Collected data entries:

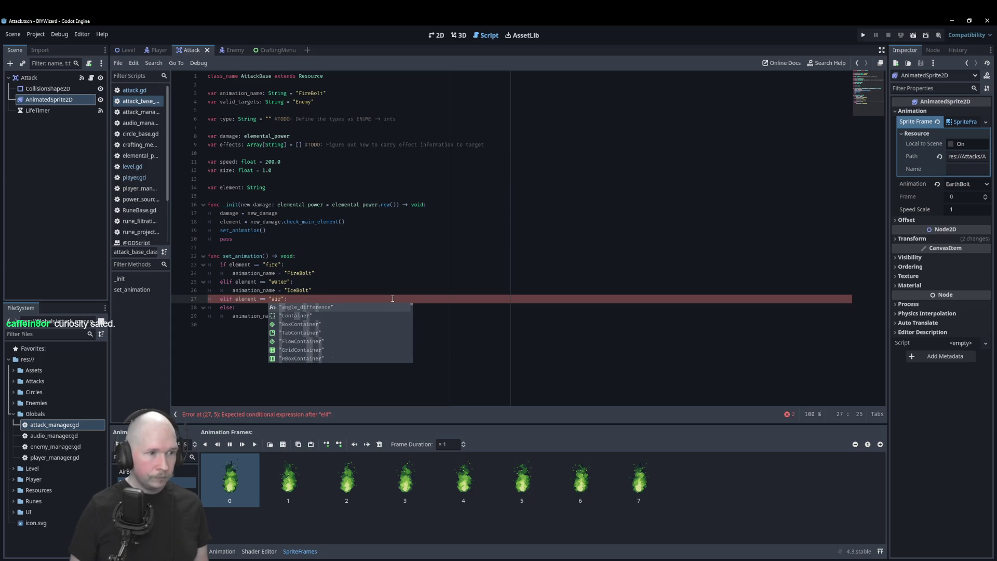
key(End)
key(Return)
text(animation_name)
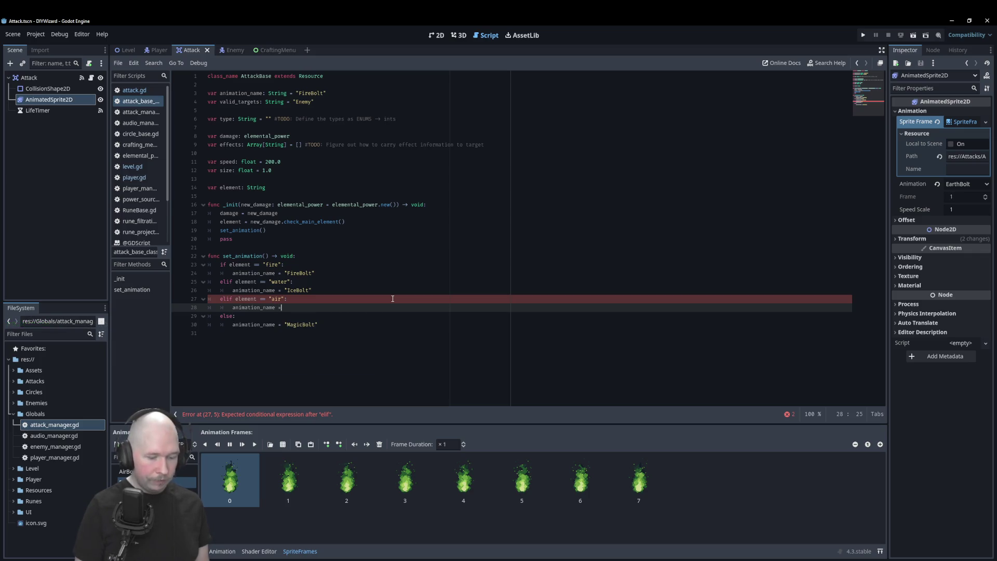
text( = "AirBol)
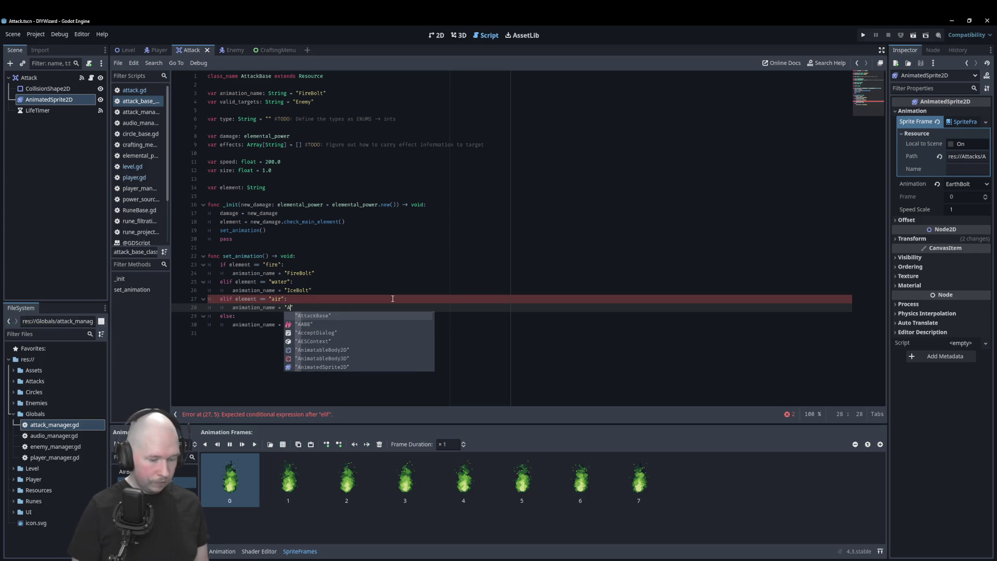
text(t)
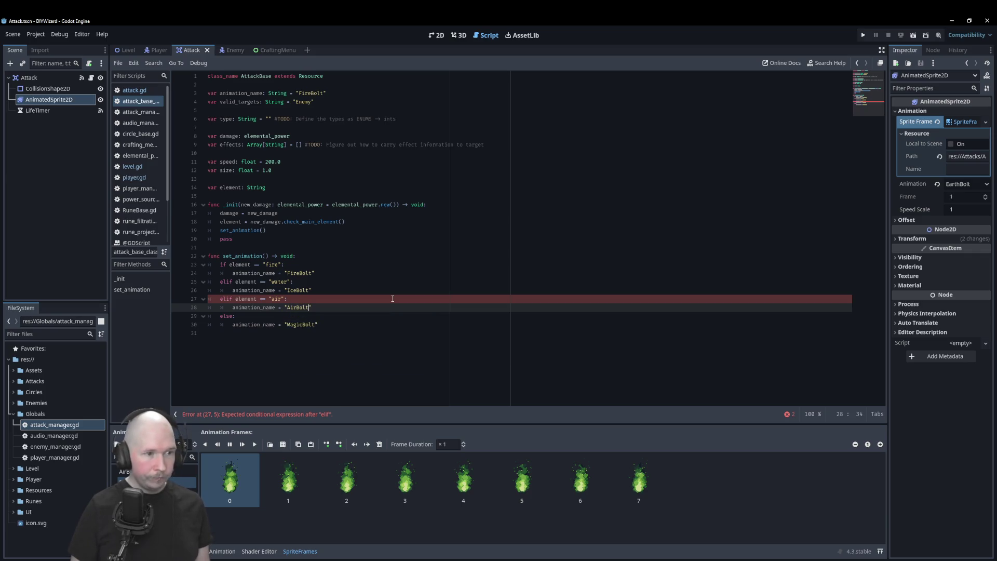
key(Return)
text(elif)
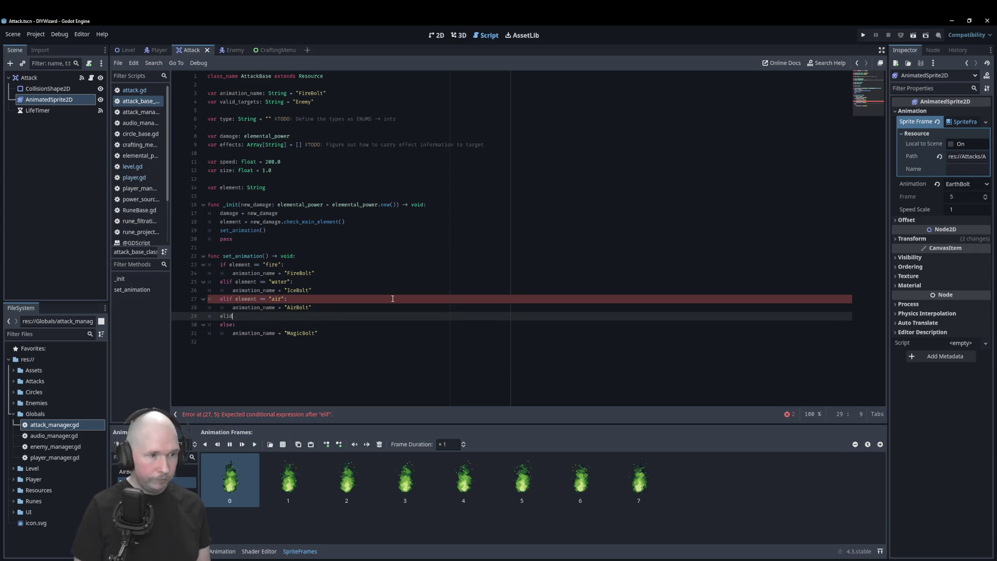
- Add a branch setting animation_name to "EarthBolt" when element is "earth"
text(element ==)
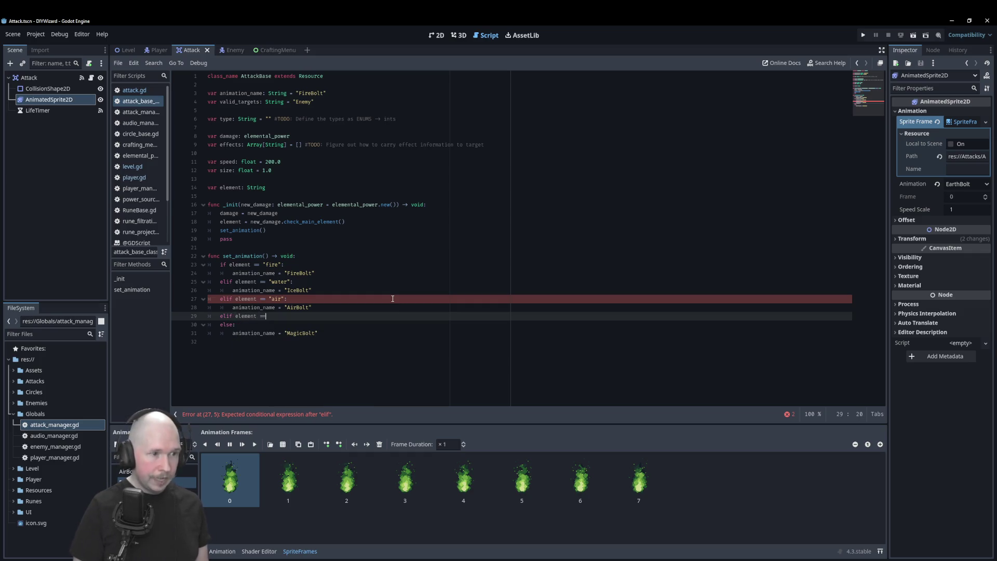
text( ")
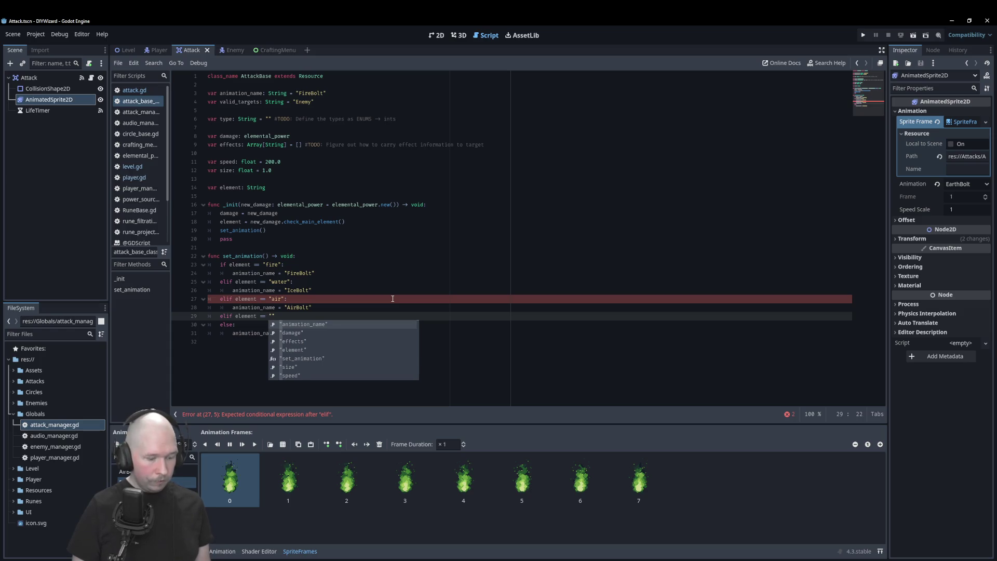
text(earth)
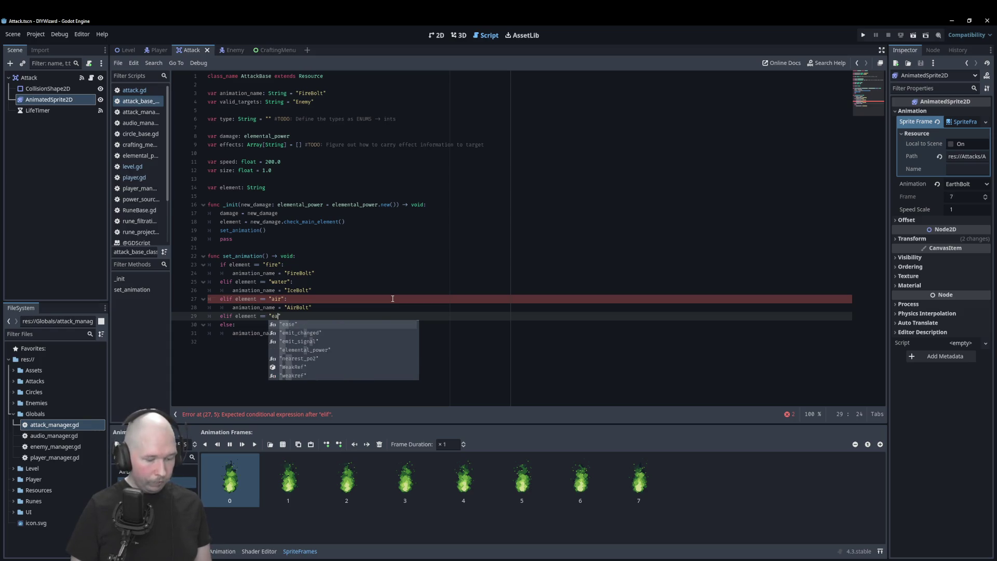
text(")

### Task prompt
Search the entries for the string "earth" and copy each line where it occurs.

### The completed task
- Add a branch setting animation_name to "EarthBolt" when element is "earth"
text(earth)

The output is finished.